[Material shown — start]
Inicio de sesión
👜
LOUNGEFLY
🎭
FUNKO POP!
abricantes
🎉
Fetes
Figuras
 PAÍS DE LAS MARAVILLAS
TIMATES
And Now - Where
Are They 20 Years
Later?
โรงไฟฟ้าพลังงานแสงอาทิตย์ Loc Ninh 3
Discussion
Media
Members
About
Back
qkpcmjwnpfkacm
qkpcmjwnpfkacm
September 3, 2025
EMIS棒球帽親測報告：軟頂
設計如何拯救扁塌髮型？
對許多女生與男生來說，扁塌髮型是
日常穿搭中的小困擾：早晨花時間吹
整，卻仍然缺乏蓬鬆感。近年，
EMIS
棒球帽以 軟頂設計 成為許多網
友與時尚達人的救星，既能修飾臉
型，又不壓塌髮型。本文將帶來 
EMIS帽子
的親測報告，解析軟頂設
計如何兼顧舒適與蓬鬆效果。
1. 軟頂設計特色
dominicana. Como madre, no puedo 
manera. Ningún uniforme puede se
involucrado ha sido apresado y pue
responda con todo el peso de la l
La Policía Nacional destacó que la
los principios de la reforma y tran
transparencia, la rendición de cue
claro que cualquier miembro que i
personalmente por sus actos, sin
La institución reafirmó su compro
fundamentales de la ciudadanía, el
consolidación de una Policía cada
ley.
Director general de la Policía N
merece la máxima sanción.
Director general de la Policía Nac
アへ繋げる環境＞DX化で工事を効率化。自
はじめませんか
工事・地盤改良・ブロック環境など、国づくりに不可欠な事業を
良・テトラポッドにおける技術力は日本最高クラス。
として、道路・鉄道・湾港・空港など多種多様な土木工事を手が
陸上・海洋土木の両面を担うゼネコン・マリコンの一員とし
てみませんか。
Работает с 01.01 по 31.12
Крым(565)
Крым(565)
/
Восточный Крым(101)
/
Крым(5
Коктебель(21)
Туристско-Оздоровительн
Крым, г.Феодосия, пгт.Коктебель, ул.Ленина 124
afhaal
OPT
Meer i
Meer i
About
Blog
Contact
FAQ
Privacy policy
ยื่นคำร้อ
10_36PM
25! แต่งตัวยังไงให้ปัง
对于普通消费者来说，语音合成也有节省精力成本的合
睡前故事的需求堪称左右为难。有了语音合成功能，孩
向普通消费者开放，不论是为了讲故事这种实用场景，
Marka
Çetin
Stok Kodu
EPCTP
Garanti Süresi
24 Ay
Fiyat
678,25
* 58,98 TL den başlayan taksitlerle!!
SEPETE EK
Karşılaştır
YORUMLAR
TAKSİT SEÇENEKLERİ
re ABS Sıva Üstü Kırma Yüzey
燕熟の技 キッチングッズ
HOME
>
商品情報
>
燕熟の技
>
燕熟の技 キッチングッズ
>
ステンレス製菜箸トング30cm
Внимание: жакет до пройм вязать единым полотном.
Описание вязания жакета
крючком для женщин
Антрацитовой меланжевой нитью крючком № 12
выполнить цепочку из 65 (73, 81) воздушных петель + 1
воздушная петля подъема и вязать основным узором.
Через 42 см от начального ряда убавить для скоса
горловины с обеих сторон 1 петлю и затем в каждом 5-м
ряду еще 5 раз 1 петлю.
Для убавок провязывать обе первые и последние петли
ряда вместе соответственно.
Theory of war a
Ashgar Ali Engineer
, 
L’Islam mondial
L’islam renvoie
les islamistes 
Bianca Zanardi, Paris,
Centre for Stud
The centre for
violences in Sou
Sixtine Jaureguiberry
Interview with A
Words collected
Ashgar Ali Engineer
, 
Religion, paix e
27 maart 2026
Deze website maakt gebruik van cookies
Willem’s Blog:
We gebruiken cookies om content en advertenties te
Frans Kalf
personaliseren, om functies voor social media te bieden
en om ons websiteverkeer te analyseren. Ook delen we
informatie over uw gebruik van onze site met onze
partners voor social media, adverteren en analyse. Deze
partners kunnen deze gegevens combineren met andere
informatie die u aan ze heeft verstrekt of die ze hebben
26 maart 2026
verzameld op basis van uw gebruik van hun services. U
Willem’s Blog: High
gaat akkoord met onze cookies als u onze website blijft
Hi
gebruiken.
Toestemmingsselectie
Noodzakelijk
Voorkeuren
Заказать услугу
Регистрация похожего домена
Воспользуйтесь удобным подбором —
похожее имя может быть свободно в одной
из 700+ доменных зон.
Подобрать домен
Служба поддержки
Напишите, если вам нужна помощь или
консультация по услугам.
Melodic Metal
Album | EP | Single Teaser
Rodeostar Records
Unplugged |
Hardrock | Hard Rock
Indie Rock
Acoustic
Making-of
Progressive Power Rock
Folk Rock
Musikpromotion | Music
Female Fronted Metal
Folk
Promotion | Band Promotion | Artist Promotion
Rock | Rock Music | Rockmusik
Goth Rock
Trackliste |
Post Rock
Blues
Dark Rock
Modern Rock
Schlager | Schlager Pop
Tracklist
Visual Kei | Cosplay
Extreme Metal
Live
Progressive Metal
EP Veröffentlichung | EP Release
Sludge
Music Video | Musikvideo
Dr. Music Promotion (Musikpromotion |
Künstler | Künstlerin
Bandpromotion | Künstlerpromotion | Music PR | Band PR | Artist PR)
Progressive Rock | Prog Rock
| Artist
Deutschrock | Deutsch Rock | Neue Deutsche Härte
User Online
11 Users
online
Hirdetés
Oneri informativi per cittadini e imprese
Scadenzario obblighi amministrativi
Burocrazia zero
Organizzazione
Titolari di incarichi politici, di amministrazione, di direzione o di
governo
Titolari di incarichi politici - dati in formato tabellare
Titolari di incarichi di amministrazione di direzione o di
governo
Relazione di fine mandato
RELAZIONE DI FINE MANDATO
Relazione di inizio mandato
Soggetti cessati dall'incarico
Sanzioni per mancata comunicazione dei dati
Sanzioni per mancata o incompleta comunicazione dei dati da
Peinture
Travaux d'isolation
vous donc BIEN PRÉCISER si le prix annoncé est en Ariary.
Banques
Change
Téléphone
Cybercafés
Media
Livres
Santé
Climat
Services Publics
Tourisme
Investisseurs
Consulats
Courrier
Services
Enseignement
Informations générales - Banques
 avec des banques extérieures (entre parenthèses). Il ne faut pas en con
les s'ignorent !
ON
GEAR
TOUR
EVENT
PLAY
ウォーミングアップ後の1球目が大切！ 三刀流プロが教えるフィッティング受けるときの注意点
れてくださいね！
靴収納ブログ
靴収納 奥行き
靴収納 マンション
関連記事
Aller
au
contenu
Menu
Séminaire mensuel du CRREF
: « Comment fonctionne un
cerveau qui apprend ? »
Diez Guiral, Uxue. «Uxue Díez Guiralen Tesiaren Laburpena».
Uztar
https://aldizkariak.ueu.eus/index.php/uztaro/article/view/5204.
[Material shown — finish]
◆ Brief: Every line of the records should be reproduced exactly.

◆ Answer for this exercise:
Inicio de sesión
👜
LOUNGEFLY
🎭
FUNKO POP!
abricantes
🎉
Fetes
Figuras
 PAÍS DE LAS MARAVILLAS
TIMATES
And Now - Where
Are They 20 Years
Later?
โรงไฟฟ้าพลังงานแสงอาทิตย์ Loc Ninh 3
Discussion
Media
Members
About
Back
qkpcmjwnpfkacm
qkpcmjwnpfkacm
September 3, 2025
EMIS棒球帽親測報告：軟頂
設計如何拯救扁塌髮型？
對許多女生與男生來說，扁塌髮型是
日常穿搭中的小困擾：早晨花時間吹
整，卻仍然缺乏蓬鬆感。近年，
EMIS
棒球帽以 軟頂設計 成為許多網
友與時尚達人的救星，既能修飾臉
型，又不壓塌髮型。本文將帶來 
EMIS帽子
的親測報告，解析軟頂設
計如何兼顧舒適與蓬鬆效果。
1. 軟頂設計特色
dominicana. Como madre, no puedo 
manera. Ningún uniforme puede se
involucrado ha sido apresado y pue
responda con todo el peso de la l
La Policía Nacional destacó que la
los principios de la reforma y tran
transparencia, la rendición de cue
claro que cualquier miembro que i
personalmente por sus actos, sin
La institución reafirmó su compro
fundamentales de la ciudadanía, el
consolidación de una Policía cada
ley.
Director general de la Policía N
merece la máxima sanción.
Director general de la Policía Nac
アへ繋げる環境＞DX化で工事を効率化。自
はじめませんか
工事・地盤改良・ブロック環境など、国づくりに不可欠な事業を
良・テトラポッドにおける技術力は日本最高クラス。
として、道路・鉄道・湾港・空港など多種多様な土木工事を手が
陸上・海洋土木の両面を担うゼネコン・マリコンの一員とし
てみませんか。
Работает с 01.01 по 31.12
Крым(565)
Крым(565)
/
Восточный Крым(101)
/
Крым(5
Коктебель(21)
Туристско-Оздоровительн
Крым, г.Феодосия, пгт.Коктебель, ул.Ленина 124
afhaal
OPT
Meer i
Meer i
About
Blog
Contact
FAQ
Privacy policy
ยื่นคำร้อ
10_36PM
25! แต่งตัวยังไงให้ปัง
对于普通消费者来说，语音合成也有节省精力成本的合
睡前故事的需求堪称左右为难。有了语音合成功能，孩
向普通消费者开放，不论是为了讲故事这种实用场景，
Marka
Çetin
Stok Kodu
EPCTP
Garanti Süresi
24 Ay
Fiyat
678,25
* 58,98 TL den başlayan taksitlerle!!
SEPETE EK
Karşılaştır
YORUMLAR
TAKSİT SEÇENEKLERİ
re ABS Sıva Üstü Kırma Yüzey
燕熟の技 キッチングッズ
HOME
>
商品情報
>
燕熟の技
>
燕熟の技 キッチングッズ
>
ステンレス製菜箸トング30cm
Внимание: жакет до пройм вязать единым полотном.
Описание вязания жакета
крючком для женщин
Антрацитовой меланжевой нитью крючком № 12
выполнить цепочку из 65 (73, 81) воздушных петель + 1
воздушная петля подъема и вязать основным узором.
Через 42 см от начального ряда убавить для скоса
горловины с обеих сторон 1 петлю и затем в каждом 5-м
ряду еще 5 раз 1 петлю.
Для убавок провязывать обе первые и последние петли
ряда вместе соответственно.
Theory of war a
Ashgar Ali Engineer
, 
L’Islam mondial
L’islam renvoie
les islamistes 
Bianca Zanardi, Paris,
Centre for Stud
The centre for
violences in Sou
Sixtine Jaureguiberry
Interview with A
Words collected
Ashgar Ali Engineer
, 
Religion, paix e
27 maart 2026
Deze website maakt gebruik van cookies
Willem’s Blog:
We gebruiken cookies om content en advertenties te
Frans Kalf
personaliseren, om functies voor social media te bieden
en om ons websiteverkeer te analyseren. Ook delen we
informatie over uw gebruik van onze site met onze
partners voor social media, adverteren en analyse. Deze
partners kunnen deze gegevens combineren met andere
informatie die u aan ze heeft verstrekt of die ze hebben
26 maart 2026
verzameld op basis van uw gebruik van hun services. U
Willem’s Blog: High
gaat akkoord met onze cookies als u onze website blijft
Hi
gebruiken.
Toestemmingsselectie
Noodzakelijk
Voorkeuren
Заказать услугу
Регистрация похожего домена
Воспользуйтесь удобным подбором —
похожее имя может быть свободно в одной
из 700+ доменных зон.
Подобрать домен
Служба поддержки
Напишите, если вам нужна помощь или
консультация по услугам.
Melodic Metal
Album | EP | Single Teaser
Rodeostar Records
Unplugged |
Hardrock | Hard Rock
Indie Rock
Acoustic
Making-of
Progressive Power Rock
Folk Rock
Musikpromotion | Music
Female Fronted Metal
Folk
Promotion | Band Promotion | Artist Promotion
Rock | Rock Music | Rockmusik
Goth Rock
Trackliste |
Post Rock
Blues
Dark Rock
Modern Rock
Schlager | Schlager Pop
Tracklist
Visual Kei | Cosplay
Extreme Metal
Live
Progressive Metal
EP Veröffentlichung | EP Release
Sludge
Music Video | Musikvideo
Dr. Music Promotion (Musikpromotion |
Künstler | Künstlerin
Bandpromotion | Künstlerpromotion | Music PR | Band PR | Artist PR)
Progressive Rock | Prog Rock
| Artist
Deutschrock | Deutsch Rock | Neue Deutsche Härte
User Online
11 Users
online
Hirdetés
Oneri informativi per cittadini e imprese
Scadenzario obblighi amministrativi
Burocrazia zero
Organizzazione
Titolari di incarichi politici, di amministrazione, di direzione o di
governo
Titolari di incarichi politici - dati in formato tabellare
Titolari di incarichi di amministrazione di direzione o di
governo
Relazione di fine mandato
RELAZIONE DI FINE MANDATO
Relazione di inizio mandato
Soggetti cessati dall'incarico
Sanzioni per mancata comunicazione dei dati
Sanzioni per mancata o incompleta comunicazione dei dati da
Peinture
Travaux d'isolation
vous donc BIEN PRÉCISER si le prix annoncé est en Ariary.
Banques
Change
Téléphone
Cybercafés
Media
Livres
Santé
Climat
Services Publics
Tourisme
Investisseurs
Consulats
Courrier
Services
Enseignement
Informations générales - Banques
 avec des banques extérieures (entre parenthèses). Il ne faut pas en con
les s'ignorent !
ON
GEAR
TOUR
EVENT
PLAY
ウォーミングアップ後の1球目が大切！ 三刀流プロが教えるフィッティング受けるときの注意点
れてくださいね！
靴収納ブログ
靴収納 奥行き
靴収納 マンション
関連記事
Aller
au
contenu
Menu
Séminaire mensuel du CRREF
: « Comment fonctionne un
cerveau qui apprend ? »
Diez Guiral, Uxue. «Uxue Díez Guiralen Tesiaren Laburpena».
Uztar
https://aldizkariak.ueu.eus/index.php/uztaro/article/view/5204.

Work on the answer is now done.